Curator James Huston’s treatment of the African-American religious experience was disappointing, both in terms of content and placement within the exhibit. The "African poetess" was acknowledged only for her participation at the funeral of George Whitefield. Similarly, Richard Allen and others associated with founding African-American Protestant denominations were depicted adjacent to information about enthusiastic camp meetings and revivals featuring screaming, jumping, and animal noises. A watercolor called "Negro Methodists Holding a Meeting in a Philadelphia Alley" was displayed side by side with an engraving of "Lorenzo Dow and the Jerking Exercise." Huston also included a receipt, signed by Absalom Jones, acknowledging financial assistance provided by congress in 1801. These kinds of choices implicitly support the notion that African-American religious expression was born of either mindless enthusiasm or political pretensions.

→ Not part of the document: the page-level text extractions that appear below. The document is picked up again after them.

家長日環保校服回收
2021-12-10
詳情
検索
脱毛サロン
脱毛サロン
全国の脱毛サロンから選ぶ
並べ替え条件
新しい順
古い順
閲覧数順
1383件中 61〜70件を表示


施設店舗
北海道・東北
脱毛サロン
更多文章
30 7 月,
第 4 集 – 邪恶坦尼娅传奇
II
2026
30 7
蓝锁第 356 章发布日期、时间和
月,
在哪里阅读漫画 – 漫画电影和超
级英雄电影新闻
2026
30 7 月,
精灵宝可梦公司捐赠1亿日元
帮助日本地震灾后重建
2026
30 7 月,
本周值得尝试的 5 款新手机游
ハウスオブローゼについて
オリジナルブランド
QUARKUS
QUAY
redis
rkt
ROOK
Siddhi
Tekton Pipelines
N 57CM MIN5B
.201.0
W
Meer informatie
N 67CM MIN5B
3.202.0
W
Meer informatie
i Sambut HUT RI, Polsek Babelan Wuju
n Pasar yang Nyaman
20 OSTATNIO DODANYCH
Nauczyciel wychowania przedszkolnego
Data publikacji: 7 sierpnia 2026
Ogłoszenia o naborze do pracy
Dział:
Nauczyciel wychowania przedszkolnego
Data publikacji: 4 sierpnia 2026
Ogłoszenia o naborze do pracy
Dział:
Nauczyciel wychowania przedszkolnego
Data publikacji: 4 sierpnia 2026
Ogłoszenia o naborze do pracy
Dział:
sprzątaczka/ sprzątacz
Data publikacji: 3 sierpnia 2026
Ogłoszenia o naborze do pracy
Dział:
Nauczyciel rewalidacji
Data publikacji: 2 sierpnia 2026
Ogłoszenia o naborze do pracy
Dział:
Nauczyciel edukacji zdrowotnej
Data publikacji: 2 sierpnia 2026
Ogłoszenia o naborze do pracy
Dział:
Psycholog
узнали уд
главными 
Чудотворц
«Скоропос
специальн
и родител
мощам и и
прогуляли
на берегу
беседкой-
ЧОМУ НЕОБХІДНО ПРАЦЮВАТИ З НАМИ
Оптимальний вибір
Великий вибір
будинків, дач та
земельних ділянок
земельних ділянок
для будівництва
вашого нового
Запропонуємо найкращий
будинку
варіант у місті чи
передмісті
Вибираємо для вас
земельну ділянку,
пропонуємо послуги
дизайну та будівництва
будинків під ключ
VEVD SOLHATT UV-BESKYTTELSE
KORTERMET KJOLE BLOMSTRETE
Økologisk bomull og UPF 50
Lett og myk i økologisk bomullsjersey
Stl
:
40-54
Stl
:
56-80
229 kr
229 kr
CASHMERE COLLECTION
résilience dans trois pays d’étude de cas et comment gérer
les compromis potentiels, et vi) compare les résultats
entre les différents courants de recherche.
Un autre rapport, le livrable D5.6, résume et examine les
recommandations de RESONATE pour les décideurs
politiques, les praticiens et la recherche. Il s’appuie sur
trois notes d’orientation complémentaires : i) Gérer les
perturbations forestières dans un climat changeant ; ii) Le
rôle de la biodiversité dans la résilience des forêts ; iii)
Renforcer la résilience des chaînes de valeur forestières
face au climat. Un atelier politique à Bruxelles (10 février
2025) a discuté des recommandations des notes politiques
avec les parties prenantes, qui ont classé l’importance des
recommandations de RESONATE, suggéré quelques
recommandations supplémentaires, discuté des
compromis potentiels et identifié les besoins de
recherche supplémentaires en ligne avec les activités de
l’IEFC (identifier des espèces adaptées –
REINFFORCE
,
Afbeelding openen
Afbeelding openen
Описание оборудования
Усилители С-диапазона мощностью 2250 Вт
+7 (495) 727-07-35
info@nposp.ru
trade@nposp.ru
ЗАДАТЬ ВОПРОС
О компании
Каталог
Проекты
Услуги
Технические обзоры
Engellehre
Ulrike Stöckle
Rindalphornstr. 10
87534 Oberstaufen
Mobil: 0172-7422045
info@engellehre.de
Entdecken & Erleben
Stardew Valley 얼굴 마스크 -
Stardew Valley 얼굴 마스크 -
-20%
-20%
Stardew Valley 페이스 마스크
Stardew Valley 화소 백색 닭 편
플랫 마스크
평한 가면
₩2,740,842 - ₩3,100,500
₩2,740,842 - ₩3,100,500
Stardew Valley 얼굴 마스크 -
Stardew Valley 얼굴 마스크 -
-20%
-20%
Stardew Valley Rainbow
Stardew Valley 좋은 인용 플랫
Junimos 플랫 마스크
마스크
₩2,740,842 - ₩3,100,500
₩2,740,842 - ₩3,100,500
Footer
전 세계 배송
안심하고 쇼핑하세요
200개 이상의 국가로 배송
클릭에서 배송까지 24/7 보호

Huston provided no new or novel interpretations of religion and the founding of the American republic that might contribute to the field of African-American religious history. Indeed, he returned to the classic narrative wherein the majority of European settlers left their homes due to religious oppression and arrived dedicated to the proposition that religious freedom should here prevail. Not much is missed by exploring the exhibit via the internet. In fact, considering the amount of reading one must do to take in the "view", an internet tour is recommended.